While differences in the pattern of gene expression were used to cluster genes into eight major groups, the genes within each group also showed a strong functional similarity. Functions required for aerobic energy conservation, such as the TCA cycle and aerobic respiratory enzymes, belong largely to the repressed genes of group III. Most genes involved in anaerobic respiration fall into group I, which are upregulated by FNR anaerobically. The genes found in group IV are almost exclusively involved in flagellar biosynthesis, chemotaxis, and motility. The fact that genes within a group show a strong functional relationship should facilitate identifying the role of genes of unknown function within the same group. For example, the ynfEFG operon, located in group I with many well-characterized genes of anaerobic respiration, encodes the subunits of a putative DMSO reductase (54). Therefore, it is very likely that other genes of unknown function in this group are also involved in anaerobic respiration.

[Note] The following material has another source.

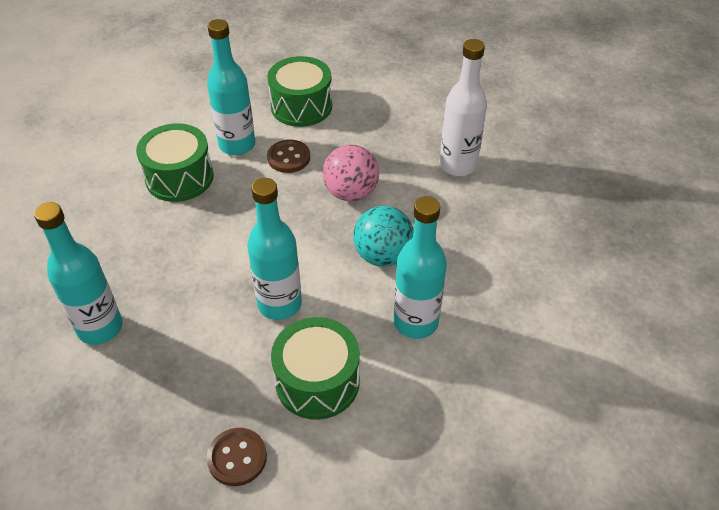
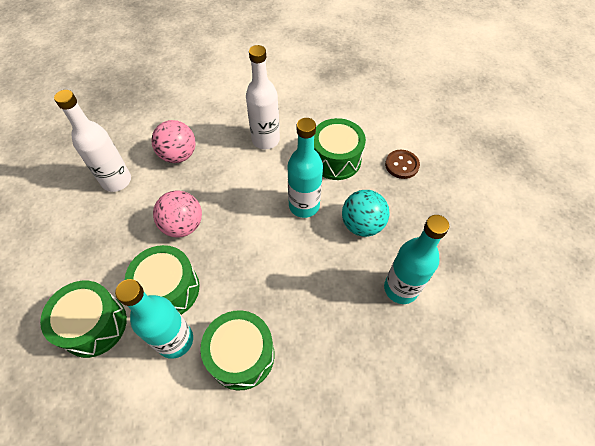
camera: 125 degrees left, 10 degrees up
brown button [267,140,310,173] -> green drum [125,245,199,315]
turquoise ball [353,206,414,267] -> turquoise ball moved to [342,190,390,237]
turquoise bottle [394,196,447,339] -> white bottle [246,45,280,149]
none -> pink ball [151,120,196,163]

The data reported here also indicate that gene regulation under anaerobic conditions involves complex integration with other pathways. For example, most of the genes in group III are repressed by the O₂-sensing system mediated by ArcA (49, 70), and although not directly demonstrated, the data in this paper suggest that these genes can also be repressed by FNR. In addition, we also observed overlap between the RpoS regulon and some of the FNR-repressed genes in group II and group V; approximately one-half of the total genes in the RpoS regulon (37 genes) have altered expression patterns in our experiments, although the significance of this finding remains to be established. We also observed overlap with regulons involved in other environmental sensing responses, such as acid stress response (group V) and oxidative stress (group III). A common feature of this subset of FNR-regulated genes is that they appear to be repressed by FNR. Therefore, an emerging theme from these studies is that FNR-repressed genes are subject to a number of regulatory inputs.

In conclusion, these data have enhanced our understanding of gene regulation under anaerobic conditions. Our findings suggest that as many as 465 genes of MG1655 are regulated by changes in environmental O₂ and/or FNR. As shown in Fig. 1, a major consequence of these changes in gene expression is a reprogramming of energy metabolism to utilize alternative mechanisms of energy conservation in the absence of O₂. Further characterization of these genes will allow us to gain even greater insight not only into the FNR regulon but also other functions required for adaptation to O₂-limited environments.